Nawet kilka milionów złotych mogą wynieść straty po pożarze w miejscowości Kazimierzówka w powiecie lubelskim. W nocy w ogniu stanęła tam hala magazynowa. Spłonęły między innymi kombajny, ciągniki i kilka samochodów. Trwa szacowanie strat. Na szczęście w pożarze nikt nie ucierpiał.

Zgłoszenie o pożarze strażacy otrzymali w nocy, tuż po godz. 23. Kiedy przyjechali na miejsce, pożar był już rozwinięty, znaczna część dachu uległa już zniszczeniu - poinformował we wtorek rzecznik prasowy komendy miejskiej PSP w Lublinie kpt. Andrzej Szacoń.

Pożar wybuch w hali o powierzchni ok. 900 mkw., gdzie zgromadzone były ciągniki rolnicze i inny sprzęt rolniczy, którym tu handlowano. Sprzęt ten został zniszczony. Straty oszacowano wstępnie na ok. 20 mln zł.

> **DO ZROBIENIA**
1. O której godzinie strażacy dostali zgłoszenie, według tekstu o pożarze w Kazimierzówce?
2. Na podstawie tekstu o pożarze w Kazimierzówce wyjaśnij, po co w hali trzymano ciągniki i inny sprzęt rolniczy.

> **DANE DO ANALIZY**
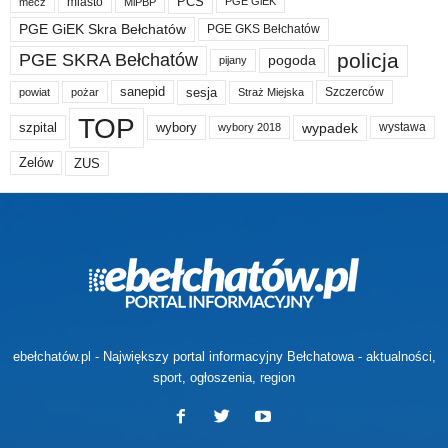
PCS
miasto
PGE GiEK
mecz
MiPBP
PGE GiEK Skra Bełchatów
PGE GKS Bełchatów
policja
PGE SKRA Bełchatów
pogoda
pijany
sanepid
sesja
Szczerców
powiat
Straż Miejska
pożar
TOP
wypadek
szpital
wybory
wybory 2018
wystawa
Zelów
ZUS
ebełchatów.pl - Największy portal informacyjny Bełchatowa - aktualności,
sport, ogłoszenia, region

> **ODPOWIEDZI PO KOLEI**
1. Tuż po godzinie 23.

2. Ciągniki i inny sprzęt rolniczy były zgromadzone w hali, ponieważ tym sprzętem tam handlowano. Cały ten sprzęt został zniszczony w pożarze.